Der Fall hat den Druck auf eine der größten Krypto-Plattformen Mittel- und Osteuropas erhöht, auch wenn Zondacrypto viel kleiner ist als globale Börsen wie Binance.

Rücktritte aus dem Zondacrypto-Vorstand erhöhen den Druck

Die Kontroverse verschärfte sich diese Woche durch Rücktritte aus dem Aufsichtsrat von BB Trade Estland OÜ, dem estnischen Unternehmen, das die Börse betreibt.

In einem Montagsbeitrag auf LinkedIn sagte das ehemalige Vorstandsmitglied Georgi Džaniašvili, der Vorstand habe vom Ausmaß der Zondacrypto-Krise eher durch Medienberichte als intern erfahren. Er wies auch auf „wesentliche Unstimmigkeiten“ zwischen öffentlichen Äußerungen und dem Vorstand vorliegenden Informationen hin.

Quelle: Georgi Džaniašvili

„In einer Governance-Struktur, in der Eigentum und Geschäftsführung bei einer Person konzentriert sind, hängt eine wirksame Aufsicht von Transparenz, rechtzeitiger Kommunikation und gegenseitigem Vertrauen ab“, schrieb Džaniašvili und fügte hinzu: „Bedauerlicherweise wurde diese Grundlage erheblich untergraben.“

Warum wird der Zondacrypto-Fall in Polen untersucht?

Obwohl Zondacrypto in Estland registriert ist, verfügt das Unternehmen über eine bedeutende Nutzerbasis und operative Präsenz in Polen, insbesondere unter polnischsprachigen Nutzern, was die polnischen Behörden dazu veranlasst hat, nach Beschwerden von Kunden im Land eine strafrechtliche Untersuchung einzuleiten.

Zondacrypto wurde 2014 in Katowice unter dem Namen BitBay von Sylwester Suszek gegründet, der seit 2022 vermisst wird.

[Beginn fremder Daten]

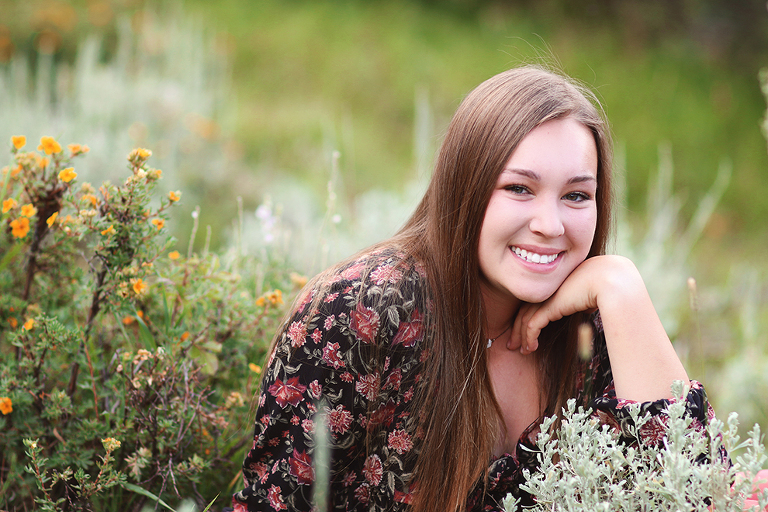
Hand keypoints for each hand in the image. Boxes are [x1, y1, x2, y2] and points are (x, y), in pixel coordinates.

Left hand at [508, 255, 625, 353]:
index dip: (527, 317)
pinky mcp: (548, 306)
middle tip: (512, 343)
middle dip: (517, 328)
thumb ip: (584, 301)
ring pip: (525, 319)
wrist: (611, 280)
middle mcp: (549, 289)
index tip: (524, 332)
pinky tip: (530, 348)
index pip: (536, 302)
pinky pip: (532, 325)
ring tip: (520, 350)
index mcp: (557, 284)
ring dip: (521, 337)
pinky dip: (529, 338)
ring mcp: (547, 297)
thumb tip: (586, 306)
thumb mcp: (593, 294)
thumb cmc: (609, 286)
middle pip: (525, 310)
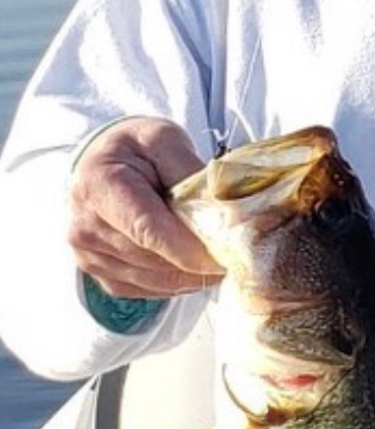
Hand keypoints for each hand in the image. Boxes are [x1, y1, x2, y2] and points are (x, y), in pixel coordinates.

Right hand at [66, 117, 222, 298]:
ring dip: (191, 275)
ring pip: (154, 279)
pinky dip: (176, 282)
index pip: (146, 228)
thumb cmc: (137, 149)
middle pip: (152, 258)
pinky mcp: (98, 272)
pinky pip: (147, 289)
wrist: (102, 161)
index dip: (186, 248)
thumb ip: (188, 171)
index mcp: (99, 185)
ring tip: (219, 258)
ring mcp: (88, 253)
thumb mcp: (164, 139)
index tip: (223, 256)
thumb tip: (220, 211)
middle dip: (197, 261)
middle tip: (234, 254)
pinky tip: (192, 265)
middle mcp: (85, 224)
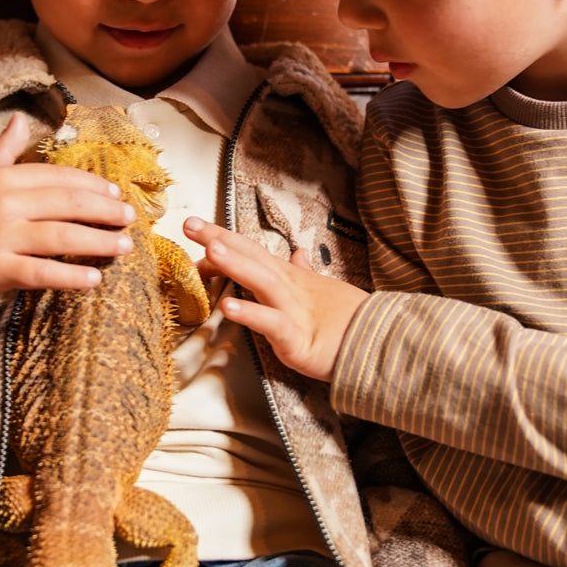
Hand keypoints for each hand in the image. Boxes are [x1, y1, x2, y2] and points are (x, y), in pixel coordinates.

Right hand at [0, 112, 135, 299]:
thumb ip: (1, 151)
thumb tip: (22, 120)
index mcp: (1, 178)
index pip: (58, 177)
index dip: (92, 185)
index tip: (115, 193)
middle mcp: (5, 204)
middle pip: (68, 204)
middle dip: (105, 210)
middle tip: (129, 218)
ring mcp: (1, 238)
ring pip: (62, 237)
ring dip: (99, 242)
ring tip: (123, 247)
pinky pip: (43, 273)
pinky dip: (71, 277)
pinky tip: (94, 280)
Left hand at [183, 217, 367, 382]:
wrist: (377, 343)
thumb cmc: (344, 319)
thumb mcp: (319, 290)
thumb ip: (302, 272)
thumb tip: (298, 253)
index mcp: (287, 276)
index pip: (250, 249)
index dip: (222, 236)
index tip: (194, 225)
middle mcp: (286, 287)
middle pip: (250, 256)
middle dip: (219, 240)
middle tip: (190, 224)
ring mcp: (291, 310)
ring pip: (260, 281)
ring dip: (235, 265)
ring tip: (210, 251)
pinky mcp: (296, 338)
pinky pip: (270, 324)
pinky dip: (251, 314)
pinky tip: (228, 308)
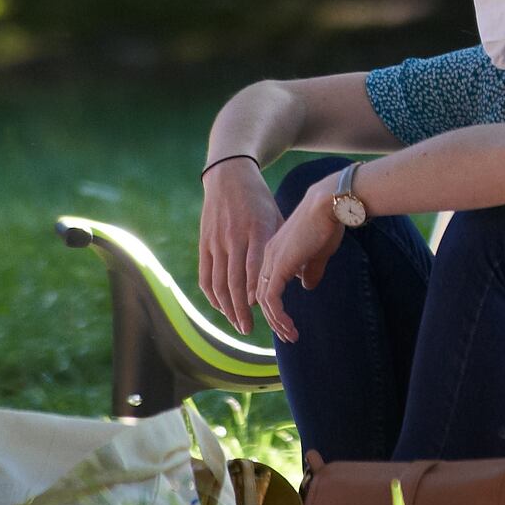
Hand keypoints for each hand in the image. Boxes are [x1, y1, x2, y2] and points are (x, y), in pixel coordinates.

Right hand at [198, 153, 274, 327]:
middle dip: (240, 308)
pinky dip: (212, 294)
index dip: (255, 289)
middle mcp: (234, 236)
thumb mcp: (277, 217)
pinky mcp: (205, 241)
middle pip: (234, 280)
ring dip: (226, 307)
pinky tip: (221, 307)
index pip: (254, 265)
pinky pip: (206, 274)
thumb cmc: (260, 199)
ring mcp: (216, 239)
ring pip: (218, 281)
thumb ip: (283, 247)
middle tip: (248, 329)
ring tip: (236, 323)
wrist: (229, 174)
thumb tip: (298, 278)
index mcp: (257, 229)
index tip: (261, 310)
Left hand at [252, 184, 348, 337]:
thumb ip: (310, 269)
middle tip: (288, 335)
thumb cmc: (327, 224)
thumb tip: (306, 286)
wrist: (327, 204)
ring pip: (265, 300)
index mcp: (275, 251)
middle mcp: (269, 256)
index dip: (275, 305)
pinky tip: (289, 326)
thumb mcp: (317, 252)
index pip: (268, 283)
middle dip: (274, 319)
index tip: (286, 322)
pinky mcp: (279, 266)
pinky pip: (272, 299)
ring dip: (277, 322)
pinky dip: (278, 316)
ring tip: (291, 335)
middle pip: (263, 295)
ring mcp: (271, 261)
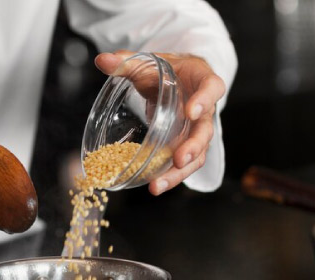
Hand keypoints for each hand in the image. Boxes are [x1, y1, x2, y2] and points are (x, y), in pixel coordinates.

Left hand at [94, 51, 225, 195]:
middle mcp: (205, 109)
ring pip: (197, 155)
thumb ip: (127, 61)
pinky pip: (183, 163)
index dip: (205, 99)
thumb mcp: (150, 63)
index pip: (212, 87)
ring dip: (179, 172)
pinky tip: (153, 185)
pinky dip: (169, 176)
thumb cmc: (168, 70)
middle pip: (206, 130)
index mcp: (203, 81)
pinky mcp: (186, 145)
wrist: (178, 79)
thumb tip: (102, 60)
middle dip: (194, 146)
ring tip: (158, 185)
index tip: (192, 111)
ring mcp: (197, 130)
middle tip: (180, 159)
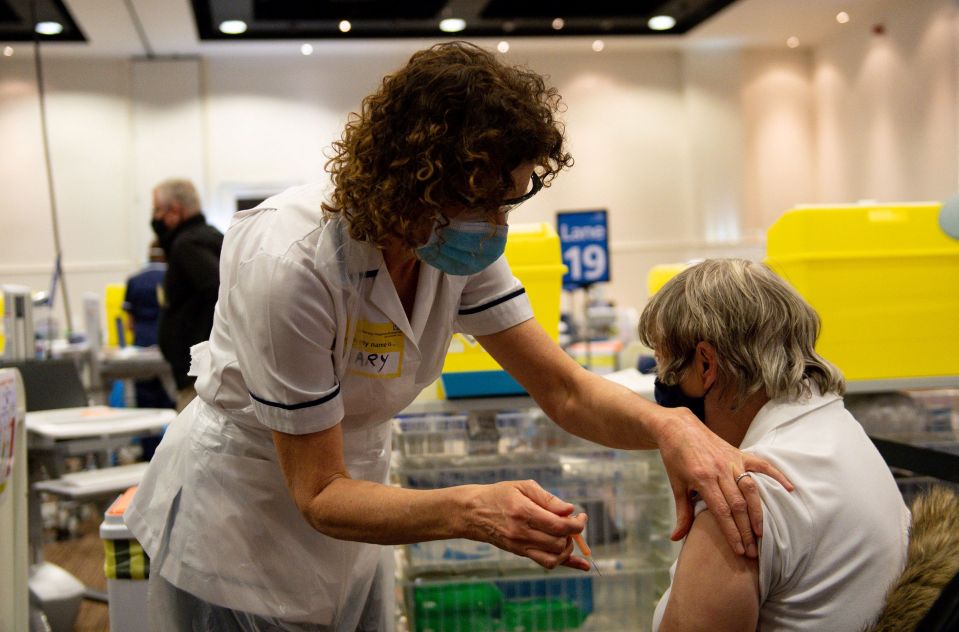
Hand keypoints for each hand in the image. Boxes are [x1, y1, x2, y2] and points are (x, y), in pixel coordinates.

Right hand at [462, 480, 590, 570]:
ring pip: (554, 557)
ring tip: (565, 535)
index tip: (581, 516)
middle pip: (559, 542)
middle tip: (572, 522)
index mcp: (524, 512)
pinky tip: (581, 564)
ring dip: (567, 547)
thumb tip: (570, 510)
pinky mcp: (519, 553)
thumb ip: (548, 499)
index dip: (577, 524)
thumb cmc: (499, 495)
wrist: (473, 512)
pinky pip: (546, 563)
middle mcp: (522, 532)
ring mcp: (520, 546)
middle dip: (572, 534)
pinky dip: (565, 563)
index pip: (559, 525)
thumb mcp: (522, 487)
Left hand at [654, 406, 792, 557]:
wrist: (677, 427)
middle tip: (753, 552)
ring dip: (758, 513)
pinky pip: (762, 465)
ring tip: (763, 534)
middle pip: (738, 505)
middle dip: (746, 531)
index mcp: (702, 478)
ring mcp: (732, 460)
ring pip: (751, 489)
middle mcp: (720, 470)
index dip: (731, 532)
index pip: (721, 511)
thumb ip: (682, 512)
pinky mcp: (739, 453)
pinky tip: (789, 489)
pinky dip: (776, 476)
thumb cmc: (675, 458)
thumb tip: (676, 538)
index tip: (739, 550)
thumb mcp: (676, 485)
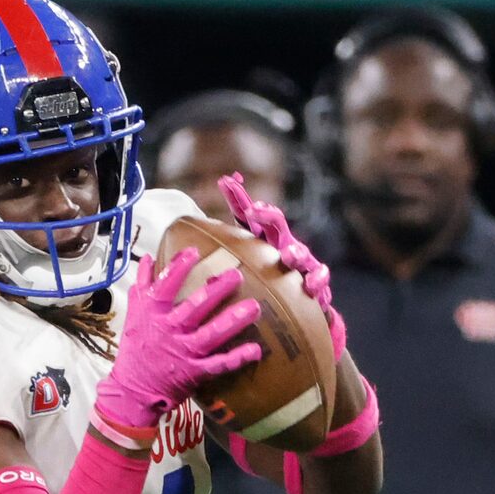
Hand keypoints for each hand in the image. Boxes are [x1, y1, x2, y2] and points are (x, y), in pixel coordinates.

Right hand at [95, 246, 261, 434]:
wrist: (131, 391)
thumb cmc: (136, 351)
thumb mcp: (134, 316)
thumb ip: (142, 287)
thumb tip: (148, 259)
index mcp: (153, 315)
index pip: (165, 287)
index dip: (179, 268)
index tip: (195, 252)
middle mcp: (169, 331)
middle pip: (195, 306)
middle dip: (217, 290)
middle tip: (236, 275)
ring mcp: (183, 352)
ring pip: (211, 333)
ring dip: (233, 320)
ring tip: (254, 307)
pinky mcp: (194, 372)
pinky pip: (218, 364)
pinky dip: (237, 358)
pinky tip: (255, 350)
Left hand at [220, 174, 344, 360]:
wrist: (295, 311)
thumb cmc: (262, 288)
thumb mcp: (238, 277)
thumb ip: (214, 267)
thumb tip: (175, 259)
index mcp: (260, 242)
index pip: (248, 217)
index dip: (237, 198)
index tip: (224, 182)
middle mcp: (281, 246)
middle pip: (276, 224)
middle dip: (267, 215)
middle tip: (256, 210)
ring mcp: (301, 262)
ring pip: (300, 251)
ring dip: (296, 251)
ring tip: (289, 255)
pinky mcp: (315, 282)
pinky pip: (319, 278)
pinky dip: (317, 280)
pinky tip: (311, 286)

In öffentlichen Kommentaren letzte Woche sagte Kral, Suszek sei dafür verantwortlich, dass Zondacrypto keinen Zugriff auf sein Cold Wallet hatte.

Quelle: Przemysław Kral

Das Thema ist zu einem heißen Thema in der polnischen Politik geworden, wobei Premierminister Donald Tusk Verbindungen zwischen Zondacrypto und russischem Kapital und politischem Einfluss behauptete und dabei die frühe Geschichte der Börse und das spätere Wachstum unter neuer Leitung anführte.

In einer offiziellen Mitteilung vom 17. April sagte Tusk, dass bis zu 30.000 Zondacrypto-Benutzer betroffen sein könnten und verglich den Fall mit früheren Finanzskandalen in Polen.

Tusk sagte auch, das Fehlen eines umfassenden Rechtsrahmens für den Anlegerschutz bedeute, dass die Behörden erst später handeln könnten, und verwies auf die wiederholten Verzögerungen Polens bei der Verabschiedung von Gesetzen, die an den Rahmen der Markets in Crypto-Assets Regulation (MiCA) der Europäischen Union angepasst seien.

Der Fall könnte weitreichendere Auswirkungen darauf haben, wie die EU die Kryptoaufsicht im Rahmen des MiCA angeht, da sich einige Mitgliedstaaten für eine stärker zentralisierte Aufsicht statt für eine Durchsetzung auf nationaler Ebene einsetzen.